Ministerpräsident: NS-Medizinverbrechen in der Region aufarbeiten

Nr.23/2009  | 27.01.2009  | MPin  | Ministerpräsident

Zu den Verbrechen der Nationalsozialisten hat sich  Ministerpräsident Erwin Sellering am Gedenktag für die Opfer des Nationalsozialismus im Rahmen der Gedenkveranstaltung des Landtages in Rostock geäußert: "Wir gedenken aller Opfer, die während der nationalsozialistischen Gewaltherrschaft gequält und ermordet wurden. Unser Gedenken gilt allen, die unermessliches Leid erlitten haben, denen die Würde genommen wurde, die ihr Leben verloren haben."

Im Mittelpunkt der Gedenkveranstaltung standen die Medizinverbrechen während der NS-Zeit. Der Ministerpräsident erinnerte daran, dass es auch in Mecklenburg-Vorpommern zahlreiche Medizinverbrechen gegeben habe. Alt Rehse, damals Standort der "Führerschule der Deutschen Ärzteschaft" und damit ein Ort der Ausrichtung auf die menschenverachtende NS-Ideologie vom "lebensunwerten Leben", lege dem Land dabei eine besondere Bürde und Verantwortung auf: "An die 40.000 Mediziner gingen durch diese Schule. Aus ihnen rekrutierten sich die Experten des Euthanasie-Mord-Programms."

Aus den psychiatrischen und medizinischen Anstalten im Land seien ab Herbst 1939 behinderte und psychisch kranke Patienten in Tötungsanstalten abtransportiert worden, führte der Ministerpräsident aus. Tausende Menschen seien den Maßnahmen in Rostock, Ueckermünde oder Stralsund zum Opfer gefallen. Allein in Schwerin seien nahezu 1.000 behinderte und kranke Patienten zwangssterilisiert, in Vernichtungslager überstellt oder durch Anstaltspersonal zu Tode gebracht. Sellering: "Mediziner ließen Kinder, Frauen und Männer in den Nervenkliniken verhungern, verabreichten ihnen Schlafmittel bis zum Atemstillstand, machten tödliche medizinische Experimente, stuften Menschen in 'lebenswert' und 'lebensunwert' ein."

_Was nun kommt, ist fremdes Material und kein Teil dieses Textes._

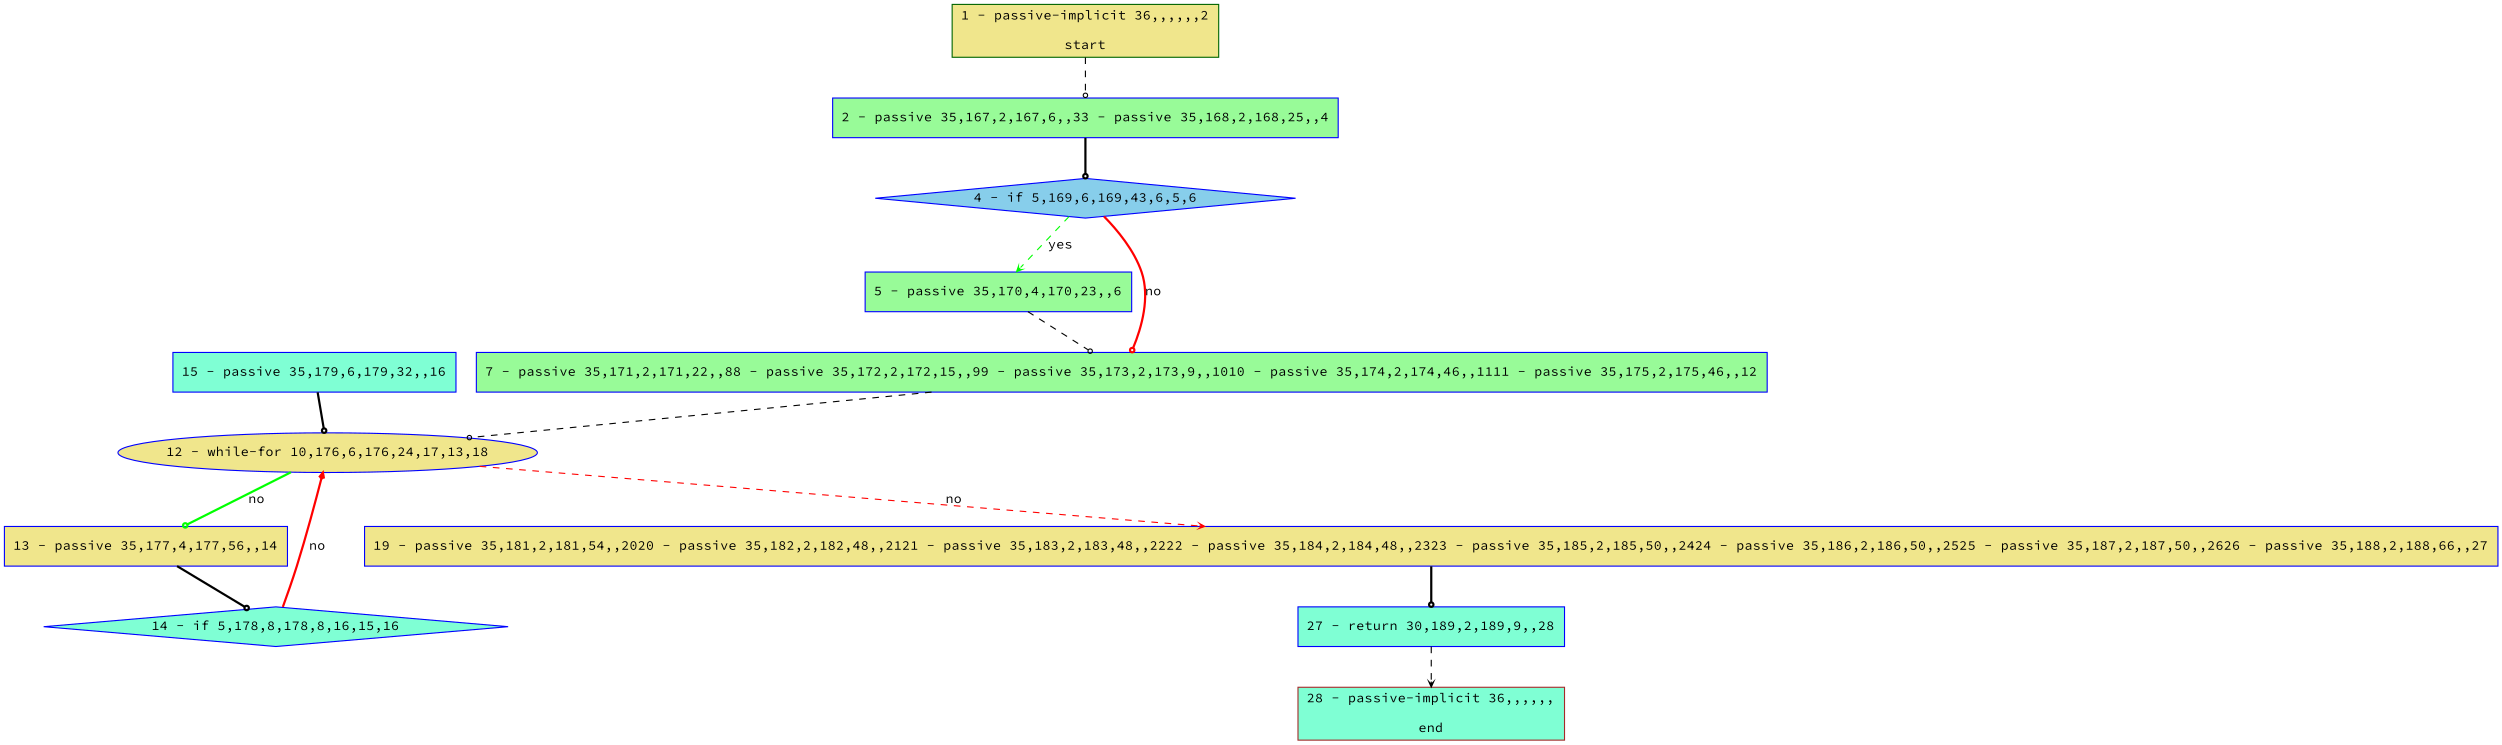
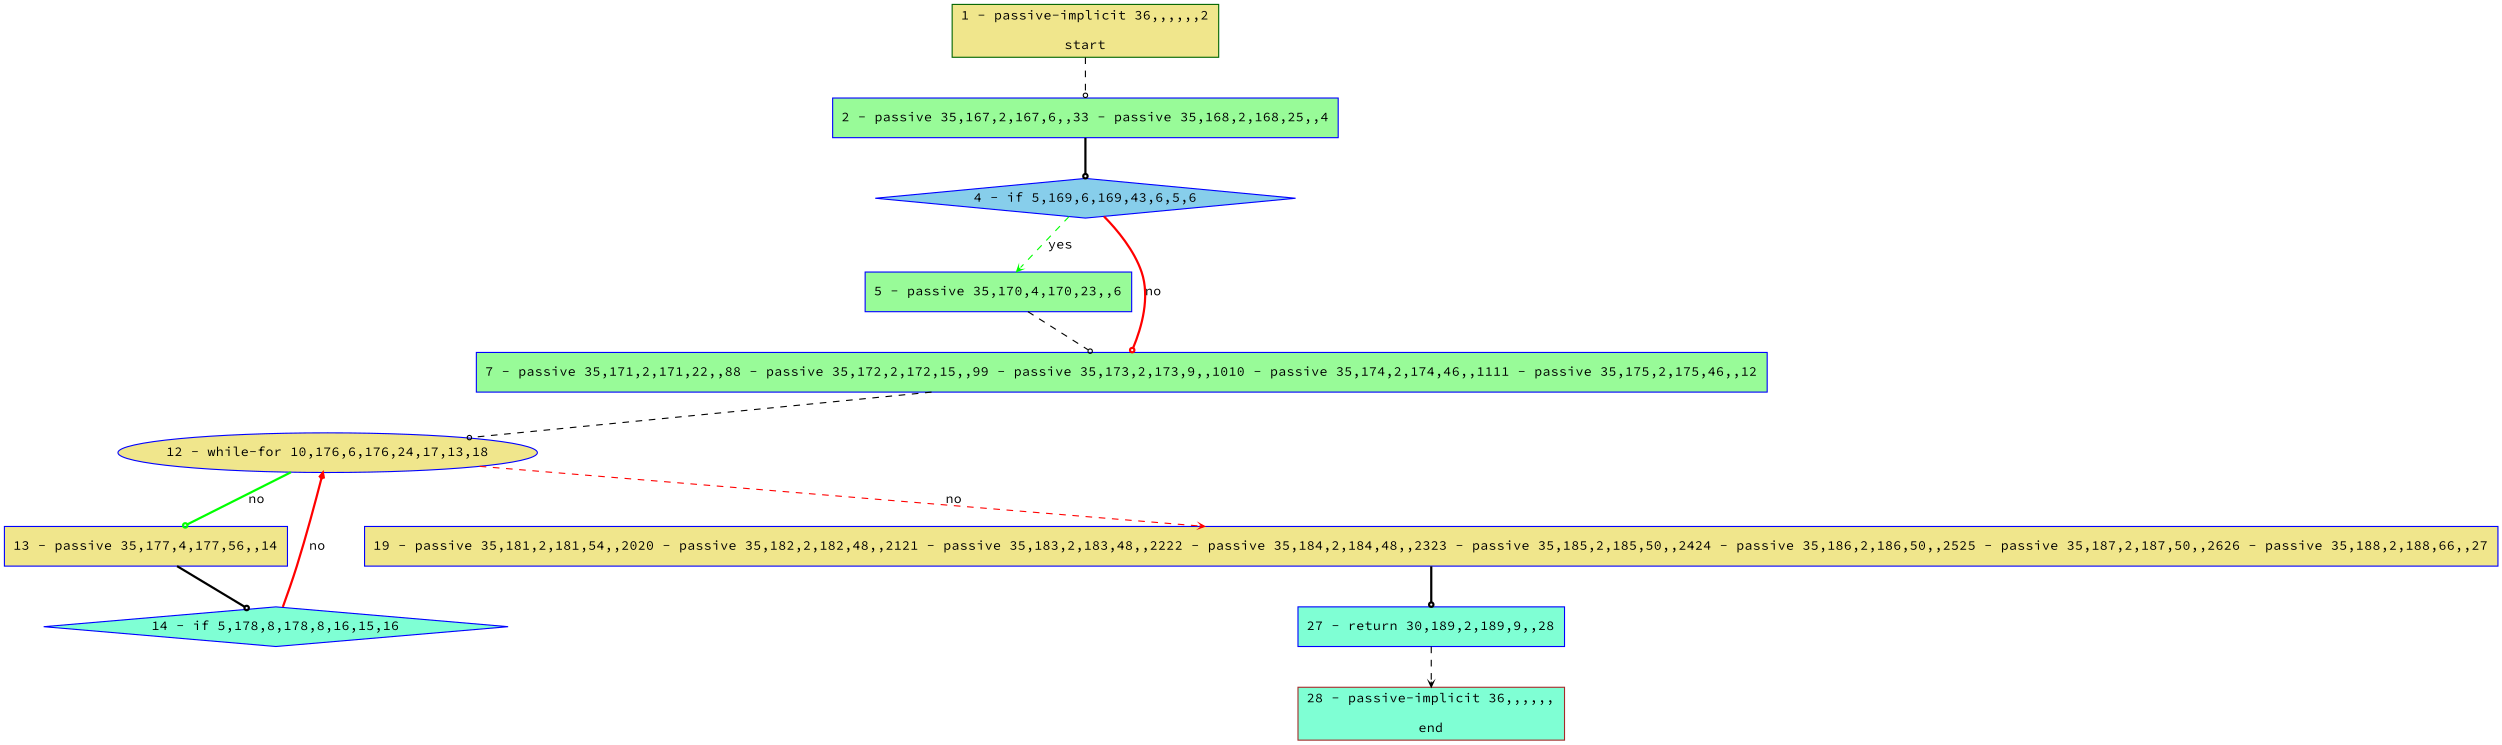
  digraph {
    bgcolor=white
    compound=true
    fillcolor="#FFFFCC"
    fontname="Source Code Pro"
    fontsize=12
    pack=true
    packmode=clust
    style="rounded,filled"
    node [color="#0000ff" compound=true fillcolor=khaki fixedsize=false fontname="Source Code Pro" fontsize=12 node_initialized=no shape=box style=filled]
    edge [arrowhead=odot arrowsize=0.5 arrowtail=none color="#000000" compound=true dir=forward fontcolor=black fontname="Source Code Pro" fontsize=12 style=bold]
    n1 [fillcolor=palegreen label="2 - passive 35,167,2,167,6,,33 - passive 35,168,2,168,25,,4"]
    n2 [fillcolor=skyblue label="4 - if 5,169,6,169,43,6,5,6" shape=diamond]
    n3 [fillcolor=palegreen label="5 - passive 35,170,4,170,23,,6"]
    n4 [fillcolor=palegreen label="7 - passive 35,171,2,171,22,,88 - passive 35,172,2,172,15,,99 - passive 35,173,2,173,9,,1010 - passive 35,174,2,174,46,,1111 - passive 35,175,2,175,46,,12"]
    n5 [color="#006400" label="1 - passive-implicit 36,,,,,,2\n\nstart"]
    n6 [label="12 - while-for 10,176,6,176,24,17,13,18" shape=oval]
    n7 [label="13 - passive 35,177,4,177,56,,14"]
    n8 [label="19 - passive 35,181,2,181,54,,2020 - passive 35,182,2,182,48,,2121 - passive 35,183,2,183,48,,2222 - passive 35,184,2,184,48,,2323 - passive 35,185,2,185,50,,2424 - passive 35,186,2,186,50,,2525 - passive 35,187,2,187,50,,2626 - passive 35,188,2,188,66,,27"]
    n9 [fillcolor=aquamarine label="14 - if 5,178,8,178,8,16,15,16" shape=diamond]
    n10 [fillcolor=aquamarine label="27 - return 30,189,2,189,9,,28"]
    n11 [color="#a52a2a" fillcolor=aquamarine label="28 - passive-implicit 36,,,,,,\n\nend"]
-   n12 [fillcolor=aquamarine label="15 - passive 35,179,6,179,32,,16"]
    n1 -> n2
    n2 -> n3 [arrowhead=vee color="#00ff00" label=yes style=dashed]
    n2 -> n4 [color="#ff0000" label=no]
    n3 -> n4 [style=dashed]
    n4 -> n6 [style=dashed]
    n5 -> n1 [style=dashed]
    n6 -> n7 [color="#00ff00" label=no]
    n6 -> n8 [arrowhead=vee color="#ff0000" label=no style=dashed]
    n7 -> n9
    n8 -> n10
    n9 -> n6 [arrowhead=vee color="#ff0000" label=no]
    n10 -> n11 [arrowhead=vee style=dashed]
-   n12 -> n6
  }
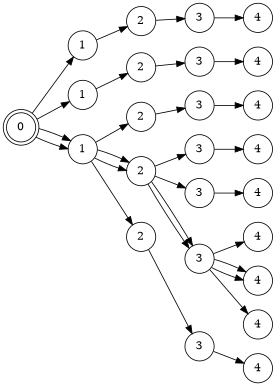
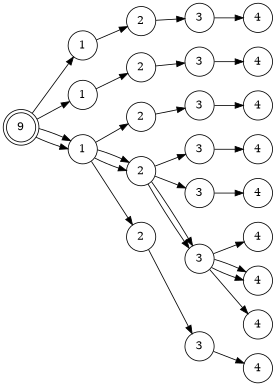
  digraph {
    rankdir=LR
    node [shape=circle]
-   n1 [label=0 shape=doublecircle]
+   n1 [label=9 shape=doublecircle]
    n2 [label=1]
    n3 [label=1]
    n4 [label=1]
    n5 [label=2]
    n6 [label=3]
    n7 [label=4]
    n8 [label=2]
    n9 [label=3]
    n10 [label=4]
    n11 [label=2]
    n12 [label=2]
    n13 [label=2]
    n14 [label=3]
    n15 [label=4]
    n16 [label=3]
    n17 [label=3]
    n18 [label=3]
    n19 [label=4]
    n20 [label=4]
    n21 [label=4]
    n22 [label=4]
    n23 [label=4]
    n24 [label=3]
    n25 [label=4]
    n1 -> n2
    n1 -> n3
    n1 -> n4
    n1 -> n4
    n2 -> n5
    n3 -> n8
    n4 -> n11
    n4 -> n12
    n4 -> n12
    n4 -> n13
    n5 -> n6
    n6 -> n7
    n8 -> n9
    n9 -> n10
    n11 -> n14
    n12 -> n16
    n12 -> n17
    n12 -> n18
    n12 -> n18
    n13 -> n24
    n14 -> n15
    n16 -> n19
    n17 -> n20
    n18 -> n21
    n18 -> n22
    n18 -> n22
    n18 -> n23
    n24 -> n25
  }
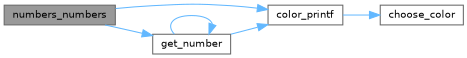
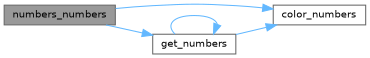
  digraph {
    rankdir=LR
    node [color=grey40 fillcolor=white fontname=Helvetica fontsize=10 shape=box style=filled]
    edge [color=steelblue1 fontname=Helvetica fontsize=10 labelfontname=Helvetica labelfontsize=10 style=solid]
    n1 [color=gray40 fillcolor=grey60 fontcolor=black height=0.2 label=numbers_numbers width=0.4]
-   n2 [height=0.2 label=color_printf width=0.4]
-   n3 [height=0.2 label=get_number width=0.4]
-   n4 [height=0.2 label=choose_color width=0.4]
+   n2 [height=0.2 label=color_numbers width=0.4]
+   n3 [height=0.2 label=get_numbers width=0.4]
    n1 -> n2
    n1 -> n3
-   n2 -> n4
    n3 -> n2
    n3 -> n3
  }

Der Ministerpräsident sprach sich für das Erinnern und die Aufarbeitung der regionalen Geschichte der Euthanasie - wie am Universitätsklinikum Rostock - aus: "Das Leid all dieser Menschen verpflichtet uns, ihr Schicksal aus dem Dunkel zu holen. Ihr Leid macht uns deutlich, was verloren geht, wenn das erste Recht des Menschen - das Recht auf Leben, auf Leben in Würde – missachtet wird." Sellering dankte auch für den Einsatz zur Errichtung des Mahnmals in Rostock-Gehlsdorf.

Der Ministerpräsident warb erneut für eine gemeinsame Anstrengung bei der Bekämpfung des Rechtsextremismus. Allerdings sei es auch wichtig, sich stärker für die Integration und Chancengleichheit von Menschen mit Behinderungen, psychischen und chronischen Erkrankungen einzusetzen:

"Es geht um die stärkere Sensibilisierung der Gesellschaft für die Belange kranker und behinderter Menschen. Es geht um die Schaffung gleichwertiger Lebensbedingungen." Dabei seien im Land in den vergangenen Jahren schon wichtige Fortschritte gemacht worden.

Der Ministerpräsident plädierte für ein kritisches Nachdenken, "ob angesichts der aktuellen Debatten, von 'Kindern nach Wunsch' bis Sterbehilfe, nicht vielleicht sehr schnell Grenzen ins Rutschen kommen. Es gibt kein Leben, das unwert ist. Es gibt kein Leben, das selektiert werden darf. Das Leben ist schutzwürdig, vom Anfang bis zum Ende, das dürfen wir nicht vergessen."